SCHOLARSHIP ON AMERICAN AUTOBIOGRAPHY DURING THE LAST FORTY YEARS IS itself a rags-to-riches narrative; interest in the subject has expanded rapidly since the early 1960s. The focus of the New Criticism on the formal analysis of poetry, drama, and the novel tended to push autobiography to the margins of literary studies, leaving it to biographers and historians.
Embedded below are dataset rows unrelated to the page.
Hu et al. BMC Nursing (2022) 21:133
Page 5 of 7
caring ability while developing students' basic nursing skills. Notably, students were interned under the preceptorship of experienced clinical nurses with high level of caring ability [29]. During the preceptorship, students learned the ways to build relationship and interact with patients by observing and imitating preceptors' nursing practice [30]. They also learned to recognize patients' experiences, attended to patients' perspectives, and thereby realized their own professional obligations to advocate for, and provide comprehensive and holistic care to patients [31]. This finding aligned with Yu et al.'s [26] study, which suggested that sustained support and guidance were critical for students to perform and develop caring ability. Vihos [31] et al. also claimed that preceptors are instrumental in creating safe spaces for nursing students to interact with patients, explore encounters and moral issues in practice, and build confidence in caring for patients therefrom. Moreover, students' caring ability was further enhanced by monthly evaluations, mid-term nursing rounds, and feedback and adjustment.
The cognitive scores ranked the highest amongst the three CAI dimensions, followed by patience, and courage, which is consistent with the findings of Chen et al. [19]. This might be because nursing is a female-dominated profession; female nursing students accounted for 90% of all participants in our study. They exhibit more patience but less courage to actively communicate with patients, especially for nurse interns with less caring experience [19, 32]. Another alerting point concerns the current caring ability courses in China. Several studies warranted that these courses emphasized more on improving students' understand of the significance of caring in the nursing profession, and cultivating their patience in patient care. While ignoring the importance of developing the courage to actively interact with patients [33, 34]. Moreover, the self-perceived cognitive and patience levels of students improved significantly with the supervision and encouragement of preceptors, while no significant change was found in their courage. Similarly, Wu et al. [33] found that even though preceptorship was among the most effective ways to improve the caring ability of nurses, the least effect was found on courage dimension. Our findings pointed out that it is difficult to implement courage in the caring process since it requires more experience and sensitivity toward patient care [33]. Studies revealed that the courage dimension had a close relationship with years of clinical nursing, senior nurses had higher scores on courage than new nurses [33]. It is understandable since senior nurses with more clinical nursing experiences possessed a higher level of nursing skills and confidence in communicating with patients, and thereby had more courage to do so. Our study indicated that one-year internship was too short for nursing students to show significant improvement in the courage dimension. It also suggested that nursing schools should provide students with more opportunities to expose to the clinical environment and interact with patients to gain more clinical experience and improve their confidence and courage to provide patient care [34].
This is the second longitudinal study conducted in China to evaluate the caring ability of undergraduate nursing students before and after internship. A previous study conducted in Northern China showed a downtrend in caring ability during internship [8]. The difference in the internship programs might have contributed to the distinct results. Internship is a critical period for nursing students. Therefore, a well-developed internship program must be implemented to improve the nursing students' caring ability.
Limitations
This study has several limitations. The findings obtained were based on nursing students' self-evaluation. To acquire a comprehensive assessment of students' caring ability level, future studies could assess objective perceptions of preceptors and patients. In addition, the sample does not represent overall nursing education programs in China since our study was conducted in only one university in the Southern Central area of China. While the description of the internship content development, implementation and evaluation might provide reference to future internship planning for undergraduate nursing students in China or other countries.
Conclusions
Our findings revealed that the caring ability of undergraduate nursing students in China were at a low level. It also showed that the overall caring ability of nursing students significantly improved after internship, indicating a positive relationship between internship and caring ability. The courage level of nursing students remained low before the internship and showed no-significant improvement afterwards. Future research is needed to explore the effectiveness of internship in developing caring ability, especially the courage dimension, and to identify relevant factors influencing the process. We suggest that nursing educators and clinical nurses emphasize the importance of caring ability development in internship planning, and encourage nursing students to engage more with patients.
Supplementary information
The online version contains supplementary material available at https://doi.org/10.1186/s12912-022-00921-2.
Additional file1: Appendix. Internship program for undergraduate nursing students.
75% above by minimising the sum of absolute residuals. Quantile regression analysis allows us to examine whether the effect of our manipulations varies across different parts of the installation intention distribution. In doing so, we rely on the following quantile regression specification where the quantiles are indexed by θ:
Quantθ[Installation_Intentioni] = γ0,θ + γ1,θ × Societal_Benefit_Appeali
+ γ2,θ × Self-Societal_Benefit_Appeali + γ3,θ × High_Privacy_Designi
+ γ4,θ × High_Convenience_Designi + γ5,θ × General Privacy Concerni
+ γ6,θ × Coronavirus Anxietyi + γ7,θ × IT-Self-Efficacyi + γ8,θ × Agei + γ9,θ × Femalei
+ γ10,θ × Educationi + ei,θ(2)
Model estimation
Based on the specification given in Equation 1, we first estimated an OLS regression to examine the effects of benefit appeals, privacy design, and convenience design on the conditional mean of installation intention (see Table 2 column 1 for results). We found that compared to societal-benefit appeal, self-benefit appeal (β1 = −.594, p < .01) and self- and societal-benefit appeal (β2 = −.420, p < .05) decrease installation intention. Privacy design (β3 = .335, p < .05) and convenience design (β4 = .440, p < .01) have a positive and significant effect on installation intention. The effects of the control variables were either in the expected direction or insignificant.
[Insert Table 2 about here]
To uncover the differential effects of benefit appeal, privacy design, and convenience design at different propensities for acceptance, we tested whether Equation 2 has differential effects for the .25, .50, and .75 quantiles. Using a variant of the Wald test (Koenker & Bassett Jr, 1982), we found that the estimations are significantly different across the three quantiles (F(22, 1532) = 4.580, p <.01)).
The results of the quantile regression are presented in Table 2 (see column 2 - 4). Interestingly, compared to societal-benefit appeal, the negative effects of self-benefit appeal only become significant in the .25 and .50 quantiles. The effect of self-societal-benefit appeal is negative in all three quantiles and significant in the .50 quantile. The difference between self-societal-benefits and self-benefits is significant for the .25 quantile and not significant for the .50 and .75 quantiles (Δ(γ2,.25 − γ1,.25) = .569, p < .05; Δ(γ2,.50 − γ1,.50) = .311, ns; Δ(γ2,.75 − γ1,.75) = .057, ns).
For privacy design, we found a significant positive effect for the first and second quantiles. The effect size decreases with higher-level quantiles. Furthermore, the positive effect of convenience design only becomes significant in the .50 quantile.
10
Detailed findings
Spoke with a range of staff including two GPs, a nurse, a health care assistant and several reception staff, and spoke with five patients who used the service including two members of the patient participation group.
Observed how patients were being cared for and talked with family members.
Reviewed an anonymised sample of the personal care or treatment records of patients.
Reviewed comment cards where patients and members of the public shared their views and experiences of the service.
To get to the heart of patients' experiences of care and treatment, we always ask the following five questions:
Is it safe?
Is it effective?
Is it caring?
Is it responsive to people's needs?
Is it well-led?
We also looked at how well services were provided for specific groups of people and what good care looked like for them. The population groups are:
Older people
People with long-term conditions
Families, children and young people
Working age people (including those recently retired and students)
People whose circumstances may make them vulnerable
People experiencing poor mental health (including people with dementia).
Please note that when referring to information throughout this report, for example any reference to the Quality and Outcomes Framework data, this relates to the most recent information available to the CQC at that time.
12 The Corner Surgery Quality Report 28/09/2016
Stephen Shapiro was certainly over-stating the case in 1968 when he called autobiography a “Dark Continent,” for American autobiography had already begun to be mapped by two major bibliographies.2 Since the mid-1970s, however, autobiography in general and American autobiography in particular have become the subjects of intense scholarly activity.3 The notion of autobiography as a strict representation of biographical facts has all but disappeared, but the debate concerning the degree to which autobiography is distinct from fiction has continued in numerous books and essays.4 Many studies have related the theoretical concerns of autobiography more specifically to American literature and culture.5 Meanwhile, the efforts of scholars to recover and interpret representative texts by African Americans have contributed significantly to the renewed interest in first-person narratives as documentary evidence rather than as a species of fiction.6 More recently, comparable efforts to reconstruct the traditions of women’s autobiography have been undertaken successfully.7 Within little more than a quarter-century, then, autobiography has become one of the most active fields of literary theory and American cultural studies.